Kendimi geri çektim. Başımı olumsuz anlamda salladım. "Olmaz Deniz." Dedim. "Bir beladan kaçmaya çalışırken bir başkasının içine düşemeyiz."

"Içimden bir ses bütün bunların arkasında Melissa var diyor." Hepimizin gözleri Umut'a döndü. Herkesin düşündüğü şeyi kelimelere dökmüştü. Daniel derin bir nefes aldı.
Başımı önüme eğdim. Ciğerlerimdeki ağrı devam ediyordu hala. Bir kaç ay önce hasta olduğum gerçeği beynimde döndü. Atlatmıştım ama toparlanmama izin verilmemişti. Uzanıp Deniz'in koluna dokundum. Tüplerle ilgili hiç bir şey soramamıştık.
"Şimdi nasılsın Deniz?"
"Daha iyiyim."
Gözlerimi Umut'a çevirdim. Eskiden zorda olduğumuzda bile gözleri parlardı. Şimdi ondan geriye eser yoktu. Onun yerine dağılmış saçları, mor göz altları ve gülmeyi unutmuş dudakları vardı. Gözleri ara sıra doluyordu. Bize farkettirmemeye çalışsa da Daniel da bende bunun farkındaydık. Hiç konuşmak istemiyordu, nasılsın sorusuna bile cevap vermekten kaçıyordu.
"Size ne oldu Umut?" Diye sordum kendimi tutamayarak. Gözlerini aniden bana çevirdi. Yine kızarmıştı. Bu sefer gözlerindeki korkuyu çok daha net görmüştüm.
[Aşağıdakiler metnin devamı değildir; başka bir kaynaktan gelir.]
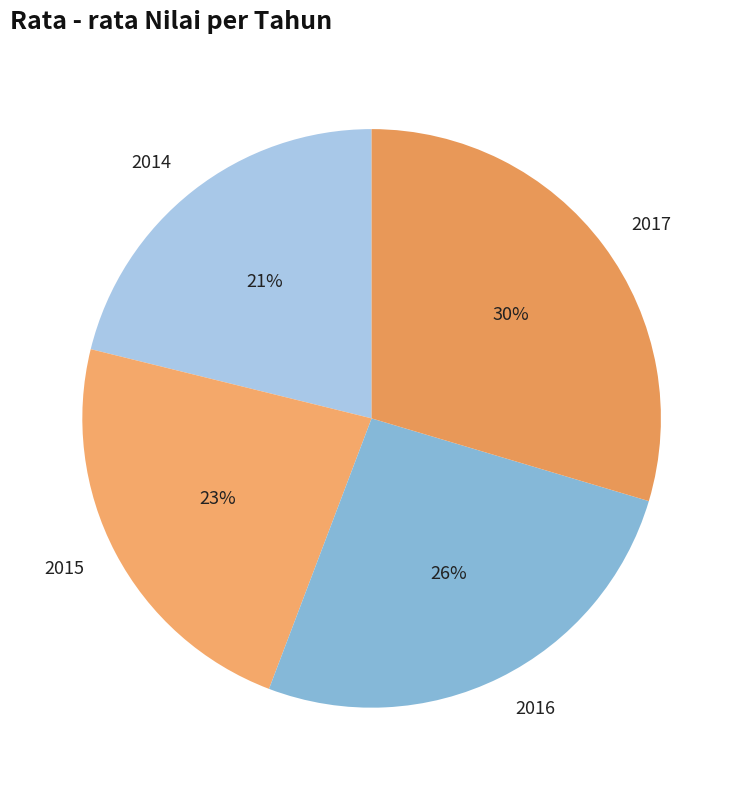

Which category has the smallest portion of the pie?

2014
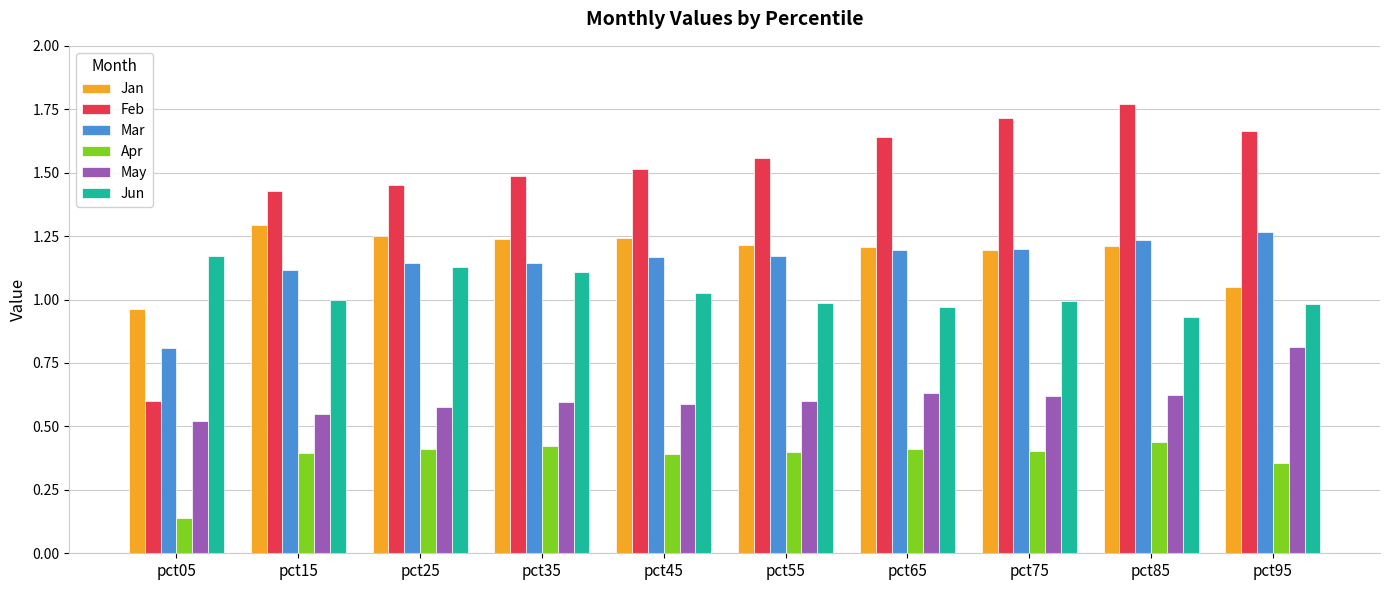

Which series has the largest total across all categories?

Feb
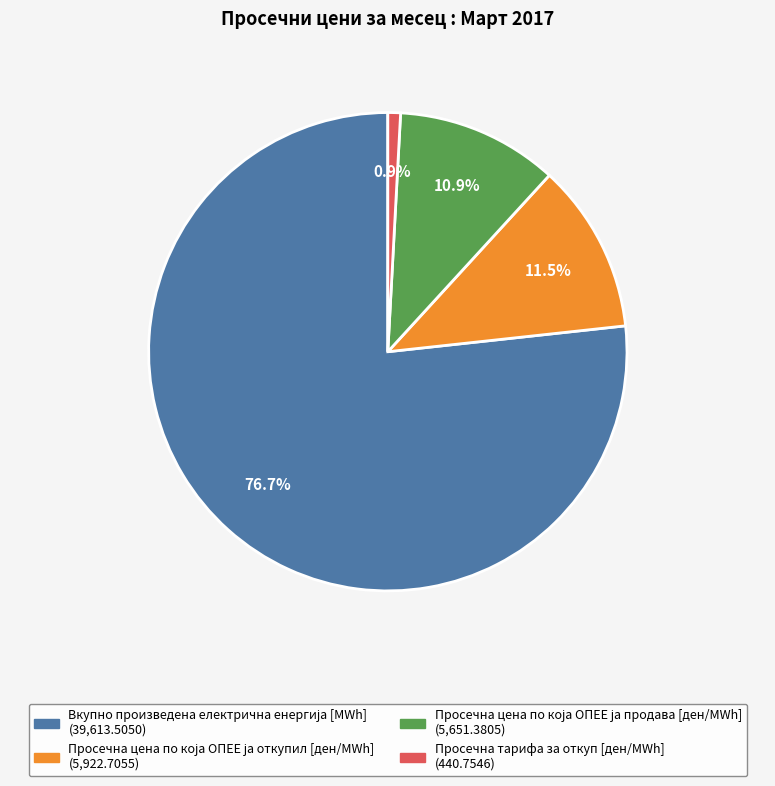

Which category has the smallest portion of the pie?

Просечна тарифа за откуп [ден/MWh]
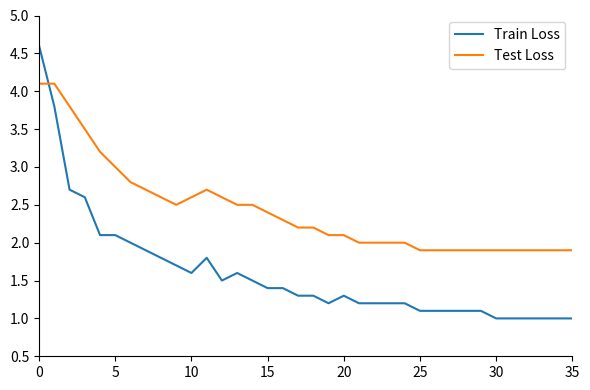

List the series in order of their peak value, lowest first.

Test Loss, Train Loss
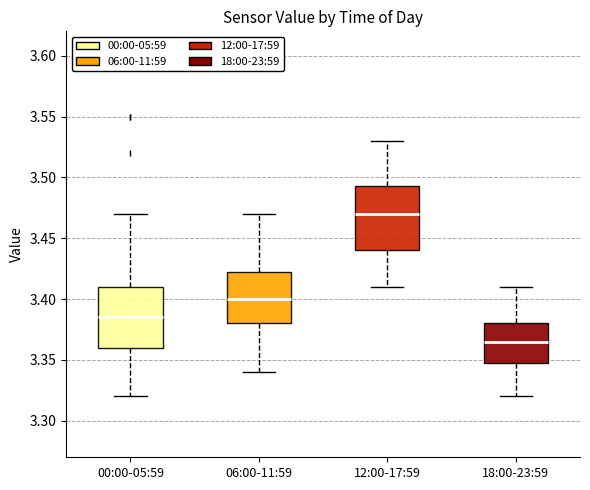

Reading left to right, transcribe this box plot: for each box, give where its median line is, the range the box spans, and where its two whiskers end, as read against the y-axis. The values are not printed on the chart, so give them approximately, as read against the axis.

00:00-05:59: median 3.385, box 3.360 to 3.410, whiskers 3.320 to 3.470
06:00-11:59: median 3.400, box 3.380 to 3.425, whiskers 3.340 to 3.470
12:00-17:59: median 3.470, box 3.440 to 3.495, whiskers 3.410 to 3.530
18:00-23:59: median 3.365, box 3.350 to 3.380, whiskers 3.320 to 3.410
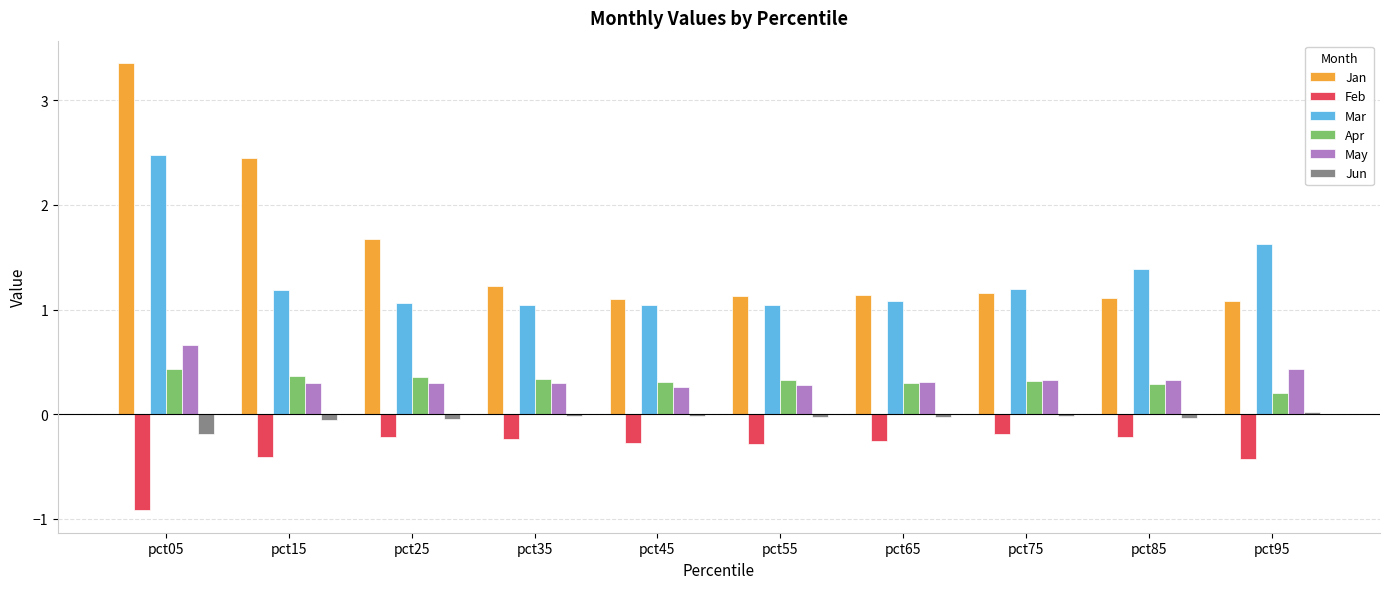

Which series has the largest total across all categories?

Jan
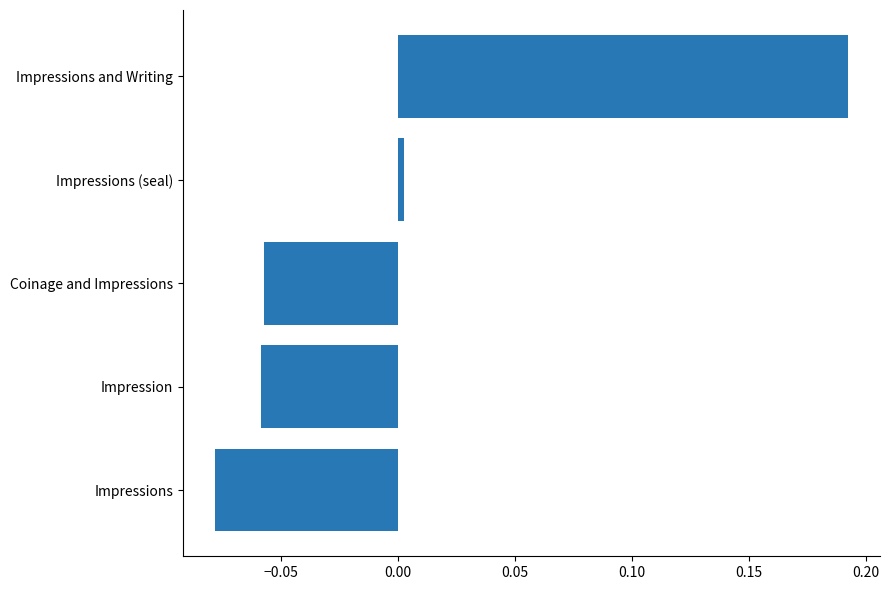

What is the difference between the values at Impressions and Writing and Coinage and Impressions?

0.3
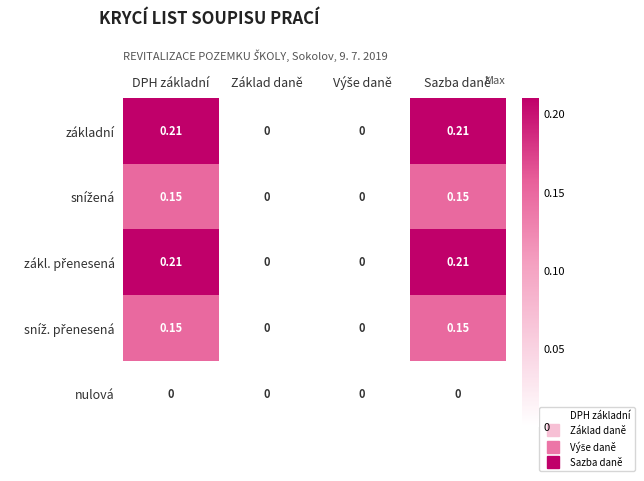

Which label corresponds to the smallest value in the chart?

Základ daně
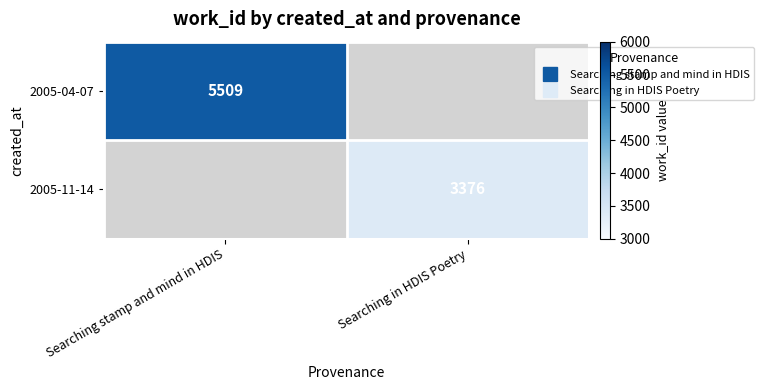

Rank the categories by 2005-04-07 value from lowest to highest.

Searching stamp and mind in HDIS, Searching in HDIS Poetry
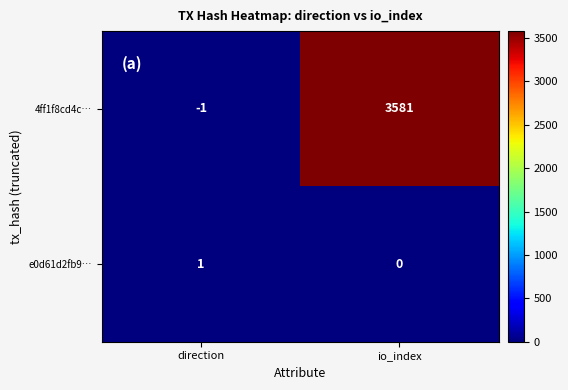

What is the difference between the highest and lowest values at io_index?

3581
Nefes alış verişi aniden hızlandı ve göğsü hızla inip kalkmaya başladı. Sorduğum soruyu idrak etmeye çalışıyor gibi bir hali vardı.
"Rüya," dedi yavaşça. Sesi titremişti. Derin bir nefes alıp gözlerini kapattı ve başını öne eğdi. Onun bu hali beni endişelendirmişti. Daniel elini Umut'un omuzuna koydu. "Isterseniz sonra anlatın."
Umut gözlerini açıp Deniz'e baktı. "Hayır," dedi. "Sonra anlatamayız."

3 Ay önce Deniz Ve Umut

Deniz ve Umut kapatıldıkları hücrede tam bir haftadır bekletiliyorlardı. Bir haftadır ne su ne de yemek verilmişti. Artık güçleri tamamen tükenmeye başlamıştı. Umut Deniz'e baktı göz ucuyla. Yere uzanmıştı, elleri titriyordu. Yavaşça kuruyan dudaklarını yaladı Umut. "Deniz?"
Deniz cevap vermedi. Hafifçe mırıldanmıştı sadece. Umut dişlerini birbirine bastırdı. Rüya'ya ne yaptıklarını bilmiyordu. Daniel'ı yaka paça nereye götürmüşlerdi, onu da bilmiyordu. Sadece başına gelecekleri tahmin ediyordu. Cezalarının ağır olacağını biliyordu. Ayak sesleri geldiği zaman Deniz başını yasladığı zeminden kaldırıp Umut'un yanına yaklaştı.
"Umut," dedi telaşla. Umut Deniz'in elini tuttu. O da korkuyordu ama belli edemiyordu. İçeriye giren askerler onları yaka paça yerden kaldırıp hücreden çıkardı. Ellerini bağladıktan sonra ağızlarını bantladılar. Umut daha önce hücrede bunu yaşamamıştı. İkisinin de kalbi kulaklarında atıyordu. Hissettikleri korku ve endişenin bir tarifi yoktu. Adım atmalarına dahi izin verilmiyordu. Askerler onları sadece sürüklüyordu. Ağızlarından çıkan boğuk seslere aldırış eden yoktu.

Beyaz bir odaya geldikleri zaman karşılarında bir kaç tane doktor buldular. Deniz ve Umut'u sandalyeye oturtan askerler saniyesinde ikisine de var güçleri ile vurmaya başladılar. Umut karnına yediği yumruklar yüzünden nefesinin kesildiğini hissetti. Bir kaç saniye nasıl nefes alacağını unutmuştu. Kendini toparlaması için bir salisesi bile yoktu. Dirseğini yüzüne geçiren asker onu sandalyeden yere düşürmüştü. Ağzındaki kanı yere tükürdü. Başını geriye çevirip Deniz'e bakmak istedi ama asker onu saçından tutmuştu. Başını geriye çekip elindeki bıçağı boğazına dayadı.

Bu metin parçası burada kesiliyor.